Tristin Crusenberry lost his hearing due to meningitis when he was 15 months old, but he never let that slow him down. Crusenberry has continued to pursue his passion for playing baseball at the collegiate level, and just as importantly he also enjoys sharing his inspirational story. Crusenberry was recently presented with the 2023 National Baseball Congress Most Inspirational Player Award, given to the player who has been the most inspirational player in the league not only on the diamond but off of it as well.
Crusenberry — currently a starting pitcher for the semi-professional team the Liberal Bee Jays of the Rocky Mountain Baseball League (RMBL) under the National Baseball Congress — spoke at Country Heights Elementary on Tuesday.
Crusenberry attended Country Heights growing up, and fondly remembers the good times he had in the Deaf and Hard of Hearing Program with his teachers and his fellow students. Country Heights is where he first started playing baseball as well, he said.
“It’s a very big blessing for me to get the opportunity to speak to the students and share my story of where it all started,” he said. “Hopefully I can help to inspire them and help them believe in themselves like I believed in myself.”
Crusenberry was born in March of 2003, just two weeks early and in relatively healthy condition. It wasn’t until he turned 13 months old that he contracted bacterial meningitis, an infection of the membranes surrounding the brain and spinal cord.

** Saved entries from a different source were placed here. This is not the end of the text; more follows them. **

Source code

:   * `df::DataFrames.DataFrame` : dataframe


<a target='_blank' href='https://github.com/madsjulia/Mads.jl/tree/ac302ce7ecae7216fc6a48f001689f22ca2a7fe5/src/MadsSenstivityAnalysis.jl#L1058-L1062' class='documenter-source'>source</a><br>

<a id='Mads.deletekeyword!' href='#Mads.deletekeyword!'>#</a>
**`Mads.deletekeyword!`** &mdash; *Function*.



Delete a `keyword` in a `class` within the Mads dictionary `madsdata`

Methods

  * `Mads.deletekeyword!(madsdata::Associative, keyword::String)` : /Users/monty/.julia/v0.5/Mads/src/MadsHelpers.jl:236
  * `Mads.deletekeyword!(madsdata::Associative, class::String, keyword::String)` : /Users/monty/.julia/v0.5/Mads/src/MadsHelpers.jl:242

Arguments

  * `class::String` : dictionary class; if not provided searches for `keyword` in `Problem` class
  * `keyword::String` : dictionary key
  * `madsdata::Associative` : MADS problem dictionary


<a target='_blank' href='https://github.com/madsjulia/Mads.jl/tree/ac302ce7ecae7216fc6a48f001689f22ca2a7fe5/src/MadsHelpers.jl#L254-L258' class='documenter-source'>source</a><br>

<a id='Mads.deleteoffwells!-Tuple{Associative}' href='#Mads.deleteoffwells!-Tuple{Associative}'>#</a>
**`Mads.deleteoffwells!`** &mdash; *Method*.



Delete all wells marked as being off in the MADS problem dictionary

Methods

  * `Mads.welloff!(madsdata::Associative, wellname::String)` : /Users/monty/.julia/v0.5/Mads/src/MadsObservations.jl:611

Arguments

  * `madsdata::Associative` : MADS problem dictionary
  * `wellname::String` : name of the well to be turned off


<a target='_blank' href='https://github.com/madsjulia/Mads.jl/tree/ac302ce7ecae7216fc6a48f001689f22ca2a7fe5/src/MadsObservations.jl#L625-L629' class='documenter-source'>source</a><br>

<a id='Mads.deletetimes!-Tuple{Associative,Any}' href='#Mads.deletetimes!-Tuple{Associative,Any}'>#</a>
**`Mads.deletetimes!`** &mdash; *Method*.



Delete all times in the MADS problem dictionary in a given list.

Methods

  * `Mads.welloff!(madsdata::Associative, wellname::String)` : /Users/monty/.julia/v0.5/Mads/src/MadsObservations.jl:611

Tristin soon joined the 20 percent of people who experience hearing loss after receiving a diagnosis of bacterial meningitis.
At 15 months old, Tristin’s parents Tom and Christy tried using hearing aids and weekly therapy at the Wendell Foster campus. By the time he was 18 months old, Tristin reached the narrow window still available to him to have cochlear implants.
Throughout his childhood and teen years, Crusenberry would often feel isolated and alone, he said. His lack of hearing and difficulty with speech were the subjects of ridicule by bullies. His one escape from all of that was baseball.
Crusenberry fell in love with baseball when he played T-ball at 5 years old. He participated in other sports such as bowling and basketball. Communication was the hardest challenge for Crusenberry due to the other kids not knowing how to properly communicate with him. However, this did not stop him from trying his best to learn to improve socially as well as teach others how to best communicate with him.
“It was a huge advantage for me to learn how society works,” he said. “You just gotta put yourself out there and that’s the most important thing you can do.”
After making the baseball team at the end of 7th grade, Crusenberry was on his way to seeing his baseball dreams come to fruition. He ended up graduating from Apollo High School, but Crusenberry said that was still a particularly difficult time in his life. He said the bullying did not stop despite knowing some of his classmates his entire life, and he struggled with feeling isolated.
That all changed when Crusenberry’s pitching trainer Jody Hamilton, now head baseball coach at Owensboro Catholic, gave him information for a showcase at Olney Central College in Illinois. Crusenberry was offered a full-ride scholarship to play for Olney’s D1 baseball team. He found that his classmates and teammates there were more accepting of him being deaf and his difficulty with speech.
“They respected me for who I am and they treated me right,” he said. “I guess it was just maturity. They accepted me, and with being deaf that was a huge deal for me that they did not think any different of me.”
Crusenberry has since graduated from Olney with his a degree in general studies. While Crusenberry currently plays for the Bee Jays, next summer he will play for Campbellsville University in Kentucky and will enter the school’s physical therapy program.
Despite the NBC Most Inspirational Player Award being an individual accolade, Crusenberry does not feel it was something he earned alone. He said the people around him on the Bee Jays helped him.
“I would not have won this without my coach, my manager, and the Liberal Bee Jays,” he said. “If it was not for those people there for me, who I have been with and played with, I would not have won it. It’s the people you’ve been with and how they respect me and I respect them back. It’s teamwork and it’s a blessing to win.”
Crusenberry’s dream is to play professional baseball, but even if that doesn’t come to pass he is still happy because he loves helping, he said.
“I’m just like everybody else and just like you all where you’re sitting right now,” he said in his speech to Country Heights students. “I just lost my hearing, that’s the only thing. If you’re feeling hopeless, have hope and believe in yourself.”